Further to the above, fuzzy radiomics systematically decreased redundancy across radiomics features in all three involved cohorts by approximately 20%. Due to the naturally high redundancy of various radiomics features (61, 62), they need to undergo redundancy reduction prior to building machine learning models. However, redundancy reduction approaches routinely select one from redundant clusters of features having the highest variance (2). This, however, does not guarantee that the selected feature is the most predictive. Since fuzzy radiomics decreases redundancy, it may support the identification of precise imaging biomarkers in the future by better discriminating features that are otherwise prone to be redundant. Nevertheless, feature redundancy is a phenomenon which is not only affected by inherently similar radiomic calculations, but also by the volume effect (58, 63) which is feature-specific (15, 29). In this regard, future studies shall investigate how fuzzy radiomics contributes to volume effects, given, that its contribution to decrease feature redundancy is significant.

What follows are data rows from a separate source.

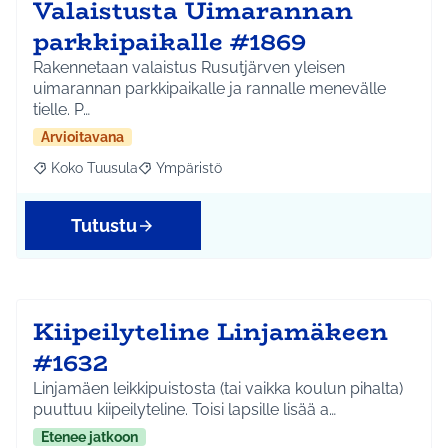
Valaistusta Uimarannan
parkkipaikalle #1869
Rakennetaan valaistus Rusutjärven yleisen
uimarannan parkkipaikalle ja rannalle menevälle
tielle. P…
Arvioitavana
Koko Tuusula
Ympäristö
Rajaa tulokset aihepiirin mukaan: Koko Tuusula
Rajaa tulokset teeman mukaan: Ympäristö
Tutustu
Kiipeilyteline Linjamäkeen
#1632
Linjamäen leikkipuistosta (tai vaikka koulun pihalta)
puuttuu kiipeilyteline. Toisi lapsille lisää a…
Etenee jatkoon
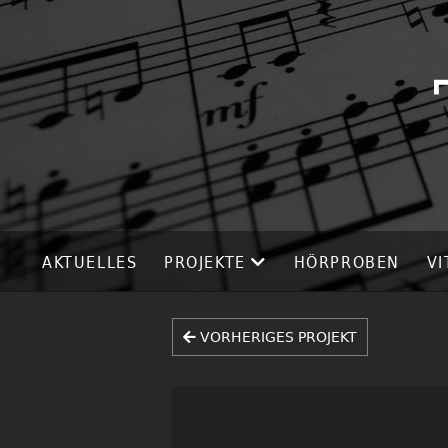
AKTUELLES
PROJEKTE
HÖRPROBEN
VI
VORHERIGES PROJEKT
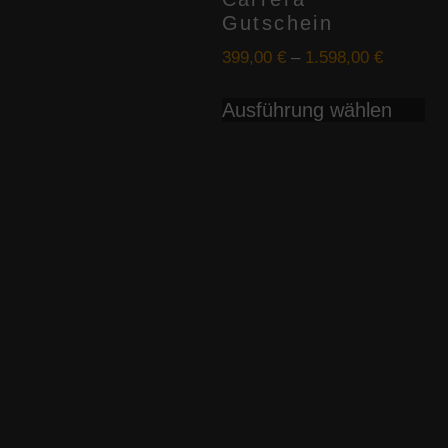
Gutschein
399,00
€
–
1.598,00
€
Di
Ausführung wählen
Pr
we
me
Va
au
Di
Op
kö
au
de
Pr
ge
we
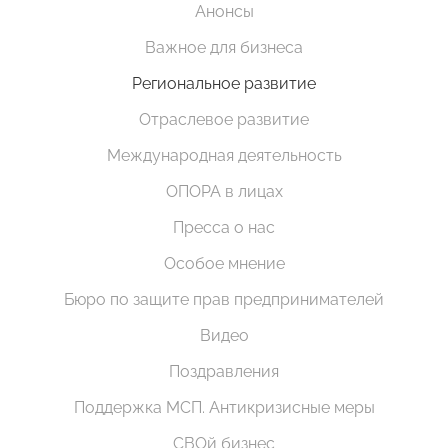
Анонсы
Важное для бизнеса
Региональное развитие
Отраслевое развитие
Международная деятельность
ОПОРА в лицах
Пресса о нас
Особое мнение
Бюро по защите прав предпринимателей
Видео
Поздравления
Поддержка МСП. Антикризисные меры
СВОй бизнес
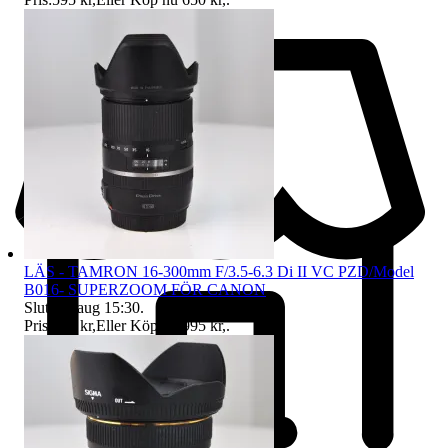
LÄS - TAMRON 16-300mm F/3.5-6.3 Di II VC PZD/Model
B016- SUPERZOOM FÖR CANON
Sluttid
9 aug 15:30
.
Pris:
795 kr
,
Eller Köp nu
995 kr
,
.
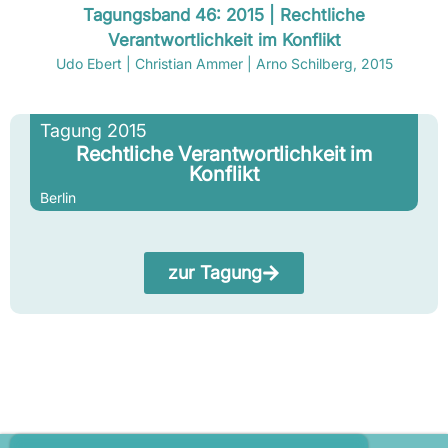
Tagungsband 46: 2015 | Rechtliche
Verantwortlichkeit im Konflikt
Udo Ebert | Christian Ammer | Arno Schilberg, 2015
Tagung 2015
Rechtliche Verantwortlichkeit im
Konflikt
Berlin
zur Tagung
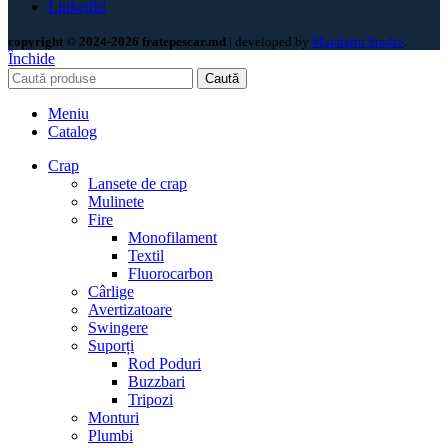
LinkedId
copyright © 2024-2026 fratepescar.md
| developed by
Mandarin Studio
.
Închide
Caută
Meniu
Catalog
Crap
Lansete de crap
Mulinete
Fire
Monofilament
Textil
Fluorocarbon
Cârlige
Avertizatoare
Swingere
Suporți
Rod Poduri
Buzzbari
Tripozi
Monturi
Plumbi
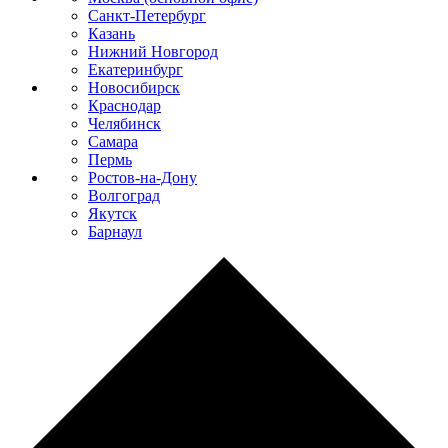
Санкт-Петербург
Казань
Нижний Новгород
Екатеринбург
Новосибирск
Краснодар
Челябинск
Самара
Пермь
Ростов-на-Дону
Волгоград
Якутск
Барнаул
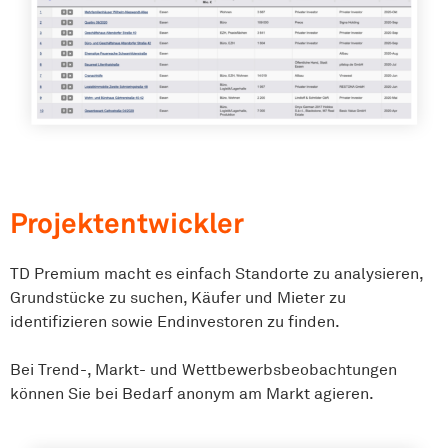
Projektentwickler
TD Premium macht es einfach Standorte zu analysieren,
Grundstücke zu suchen, Käufer und Mieter zu
identifizieren sowie Endinvestoren zu finden.
Bei Trend-, Markt- und Wettbewerbsbeobachtungen
können Sie bei Bedarf anonym am Markt agieren.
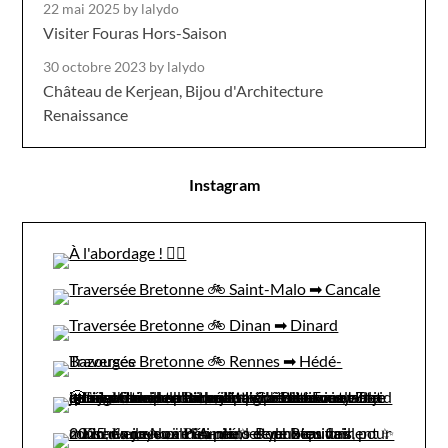
22 mai 2025
by lalydo
Visiter Fouras Hors-Saison
30 octobre 2023
by lalydo
Château de Kerjean, Bijou d'Architecture
Renaissance
Instagram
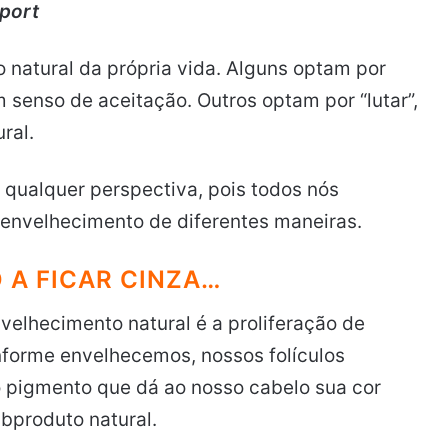
port
natural da própria vida. Alguns optam por
senso de aceitação. Outros optam por “lutar”,
ral.
qualquer perspectiva, pois todos nós
o envelhecimento de diferentes maneiras.
 A FICAR CINZA…
velhecimento natural é a proliferação de
nforme envelhecemos, nossos folículos
 pigmento que dá ao nosso cabelo sua cor
ubproduto natural.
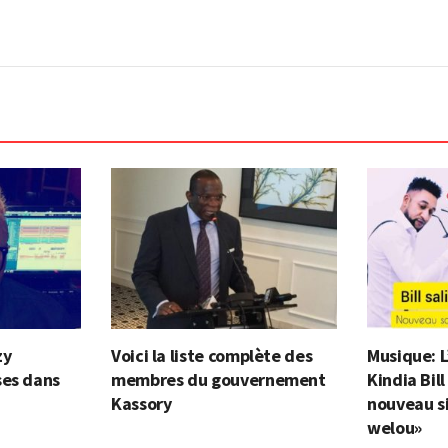
zy
Voici la liste complète des
Musique: L
ses dans
membres du gouvernement
Kindia Bil
Kassory
nouveau si
welou»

The aggregated feature ranking analysis revealed that highest-ranking features coming from only one delineation type do not guarantee an increased predictive performance. This was particularly true in case of the Prostate cohort. This is logical, since per-delineation feature ranking systematically demonstrated a less-balanced feature ranking pattern which tends to decrease predictive performance (24, 64, 65). In addition, we argue that a feature being identified as high-ranking – therefore predictive in the context of the given clinical end-point – across multiple delineation types is a clear indication that the given feature is robust against delineation variations.
This study had limitations, namely, that it only utilized single-center cohorts. Nevertheless, the collected cohorts were from different camera systems and relied on various tracers. In addition, this study relied on Monte Carlo cross-validation to estimate the predictive performance of its models built on its delineations and radiomics evaluations in order to minimize the chances of false discoveries.